Despite missing a large chunk of time in the middle of the season to injury, Parkins got his legs under him, won his second District 11 title, his first Northeast regional crown and hit the state podium for the first time. Parkins defeated an eventual state finalist in Brandt Harer the first weekend of the season, pinned a state champ in Zach Jacaruso the next week, then reached the Beast of the East quarterfinals before he injured his knee and defaulted out.
Parkins finished with a 28-4 record and two of his official losses came by default. The third came by a 3-2 decision to state finalist Andrew Binni of Canon-McMillan in the PIAA quarterfinals and the fourth by a 4-2 decision to Council Rock North’s Eren Sement in the bronze medal match. That was part of a career-best performance at states where Parkins showed he could still sharpen his game and reach higher levels.
That upward trajectory is a big recruiting win for Rutgers and coach Scott Goodale, and Parkins should still make big jumps over the next two seasons, as well. He has length on his side, good offensive pace and a strong top game to go along with natural athleticism and the spot he holds at one of Pennsylvania’s most respected wrestling programs at Nazareth.
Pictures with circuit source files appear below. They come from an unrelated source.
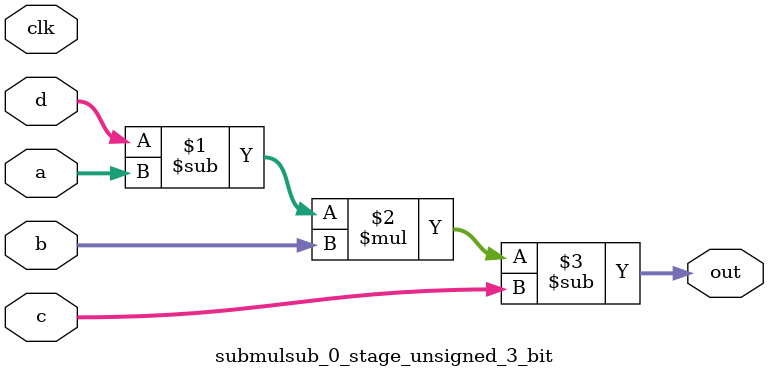
<source format=sv>
(* use_dsp = "yes" *) module submulsub_0_stage_unsigned_3_bit(
	input  [2:0] a,
	input  [2:0] b,
	input  [2:0] c,
	input  [2:0] d,
	output [2:0] out,
	input clk);

	assign out = ((d - a) * b) - c;
endmodule

</source>
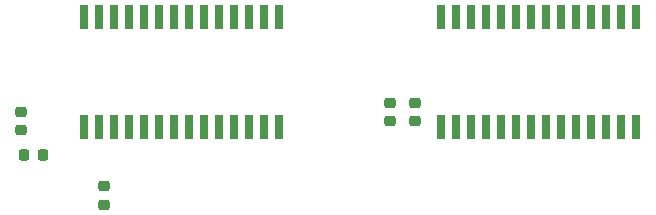
<source format=gtp>
%TF.GenerationSoftware,KiCad,Pcbnew,7.0.5*%
%TF.CreationDate,2023-07-26T15:52:39+03:00*%
%TF.ProjectId,ltp_kikad,6c74705f-6b69-46b6-9164-2e6b69636164,rev?*%
%TF.SameCoordinates,Original*%
%TF.FileFunction,Paste,Top*%
%TF.FilePolarity,Positive*%
%FSLAX46Y46*%
G04 Gerber Fmt 4.6, Leading zero omitted, Abs format (unit mm)*
G04 Created by KiCad (PCBNEW 7.0.5) date 2023-07-26 15:52:39*
%MOMM*%
%LPD*%
G01*
G04 APERTURE LIST*
G04 Aperture macros list*
%AMRoundRect*
0 Rectangle with rounded corners*
0 $1 Rounding radius*
0 $2 $3 $4 $5 $6 $7 $8 $9 X,Y pos of 4 corners*
0 Add a 4 corners polygon primitive as box body*
4,1,4,$2,$3,$4,$5,$6,$7,$8,$9,$2,$3,0*
0 Add four circle primitives for the rounded corners*
1,1,$1+$1,$2,$3*
1,1,$1+$1,$4,$5*
1,1,$1+$1,$6,$7*
1,1,$1+$1,$8,$9*
0 Add four rect primitives between the rounded corners*
20,1,$1+$1,$2,$3,$4,$5,0*
20,1,$1+$1,$4,$5,$6,$7,0*
20,1,$1+$1,$6,$7,$8,$9,0*
20,1,$1+$1,$8,$9,$2,$3,0*%
G04 Aperture macros list end*
%ADD10RoundRect,0.225000X-0.250000X0.225000X-0.250000X-0.225000X0.250000X-0.225000X0.250000X0.225000X0*%
%ADD11RoundRect,0.225000X0.225000X0.250000X-0.225000X0.250000X-0.225000X-0.250000X0.225000X-0.250000X0*%
%ADD12R,0.650000X2.100000*%
G04 APERTURE END LIST*
D10*
%TO.C,C7*%
X156037000Y-91615000D03*
X156037000Y-93165000D03*
%TD*%
D11*
%TO.C,C5*%
X124509900Y-96009600D03*
X122959900Y-96009600D03*
%TD*%
D12*
%TO.C,IC1*%
X127988900Y-93661600D03*
X129258900Y-93661600D03*
X130528900Y-93661600D03*
X131798900Y-93661600D03*
X133068900Y-93661600D03*
X134338900Y-93661600D03*
X135608900Y-93661600D03*
X136878900Y-93661600D03*
X138148900Y-93661600D03*
X139418900Y-93661600D03*
X140688900Y-93661600D03*
X141958900Y-93661600D03*
X143228900Y-93661600D03*
X144498900Y-93661600D03*
X144498900Y-84361600D03*
X143228900Y-84361600D03*
X141958900Y-84361600D03*
X140688900Y-84361600D03*
X139418900Y-84361600D03*
X138148900Y-84361600D03*
X136878900Y-84361600D03*
X135608900Y-84361600D03*
X134338900Y-84361600D03*
X133068900Y-84361600D03*
X131798900Y-84361600D03*
X130528900Y-84361600D03*
X129258900Y-84361600D03*
X127988900Y-84361600D03*
%TD*%
D10*
%TO.C,C2*%
X153913900Y-91586600D03*
X153913900Y-93136600D03*
%TD*%
%TO.C,C1*%
X122688900Y-92361600D03*
X122688900Y-93911600D03*
%TD*%
%TO.C,C6*%
X129703900Y-98663600D03*
X129703900Y-100213600D03*
%TD*%
D12*
%TO.C,IC2*%
X158258900Y-93661600D03*
X159528900Y-93661600D03*
X160798900Y-93661600D03*
X162068900Y-93661600D03*
X163338900Y-93661600D03*
X164608900Y-93661600D03*
X165878900Y-93661600D03*
X167148900Y-93661600D03*
X168418900Y-93661600D03*
X169688900Y-93661600D03*
X170958900Y-93661600D03*
X172228900Y-93661600D03*
X173498900Y-93661600D03*
X174768900Y-93661600D03*
X174768900Y-84361600D03*
X173498900Y-84361600D03*
X172228900Y-84361600D03*
X170958900Y-84361600D03*
X169688900Y-84361600D03*
X168418900Y-84361600D03*
X167148900Y-84361600D03*
X165878900Y-84361600D03*
X164608900Y-84361600D03*
X163338900Y-84361600D03*
X162068900Y-84361600D03*
X160798900Y-84361600D03*
X159528900Y-84361600D03*
X158258900Y-84361600D03*
%TD*%
M02*

</source>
Blue Eagles coach Dave Crowell has spoken highly of Parkins’ abilities from a young age, which made his arrival feel like a matter of when and not if. Last season was a nice step toward making the most of his abilities. Parkins could also be a fun kid to watch, in terms of how his weight projections might fluctuate over the next two years.
Parkins is an exciting Pennsylvania talent set to join the Scarlet Knight in the 2025 class, where he is listed by MatScouts as a future 141-pounder and the No. 57 wrestler in the class. MatScouts also has Parkins ranked No. 8 at 132 pounds.
Notably, Parkins will be a year behind another PA hammer in Montgomery’s Conner Harer, a two-time state champ who sure looked at True Power like one of the best pound-for-pound wrestlers in the country.
Not a bad move in PA in the next two classes by Goodale and his staff, highlighted once again by a commitment from a high-upside prospect in Parkins.